Questions fréquentes

Quel est le seuil de puissance pour une installation solaire au sol qui nécessite un permis de construire ?
Depuis le décret du 13 novembre 2024, les ouvrages de production d'électricité solaire installés sur le sol dont la puissance crête est inférieure à trois mégawatts sont soumis à déclaration préalable, quelle que soit leur hauteur. Au-delà de trois mégawatts, un permis de construire est requis.
Le décret du 13 novembre 2024 est-il légal ?
Le Conseil d'État a rejeté le recours contre ce décret, jugeant qu'il était légal. Le pouvoir réglementaire était compétent pour relever le seuil de puissance crête sur le fondement de l'article L. 421-4 du code de l'urbanisme.
Quelle est la différence entre déclaration préalable et permis de construire pour une installation photovoltaïque ?
La déclaration préalable est une procédure simplifiée pour les projets de faible importance, tandis que le permis de construire est requis pour les projets plus importants. Pour les installations solaires au sol, le seuil est fixé à 3 mégawatts de puissance crête.
Le gouvernement avait-il le droit de modifier le seuil pour les installations solaires au sol ?
Oui, le Conseil d'État a jugé que le gouvernement était compétent pour modifier ce seuil, car l'article L. 421-4 du code de l'urbanisme l'habilite à fixer la liste des constructions dispensées de permis, y compris pour les installations solaires au sol.
Que dit la loi du 10 mars 2023 sur les énergies renouvelables ?

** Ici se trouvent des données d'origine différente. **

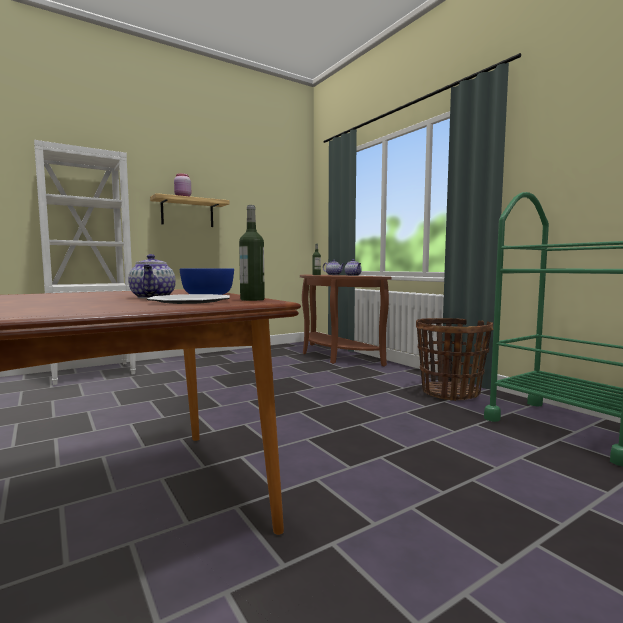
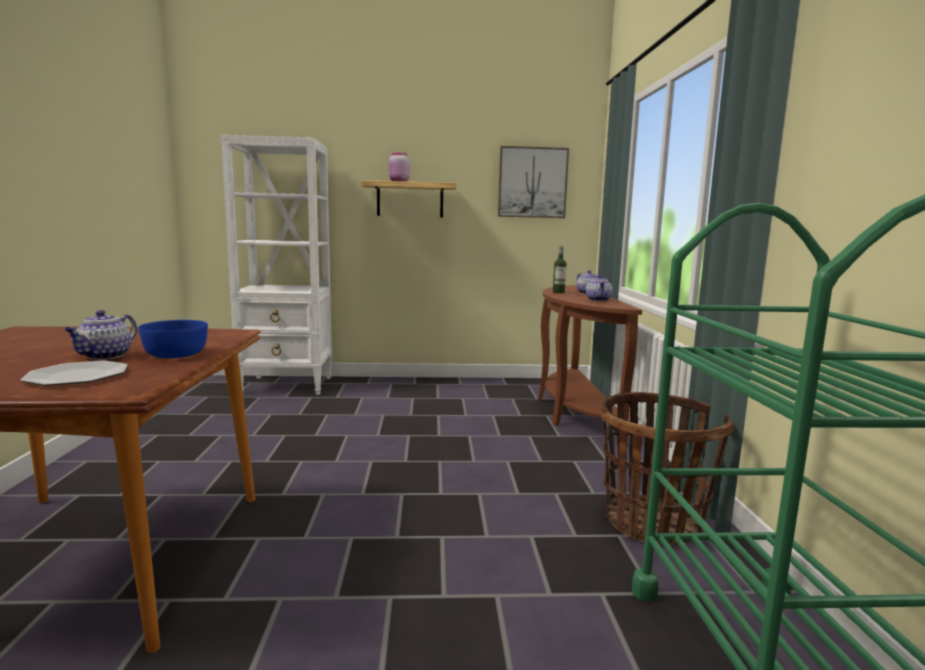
camera: 30 degrees right, 5 degrees up
(252, 299) = (140, 380): bottle -> none
(272, 204) = (532, 182): none -> picture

La loi n° 2023-175 du 10 mars 2023 relative à l'accélération de la production d'énergies renouvelables impose notamment l'équipement de certains parkings en ombrières photovoltaïques et modifie le code de l'urbanisme pour faciliter l'installation de ces équipements.
Comment contester un décret en matière d'urbanisme ?
Un décret peut être contesté devant le Conseil d'État par un recours pour excès de pouvoir dans un délai de deux mois à compter de sa publication. Le requérant doit justifier d'un intérêt à agir.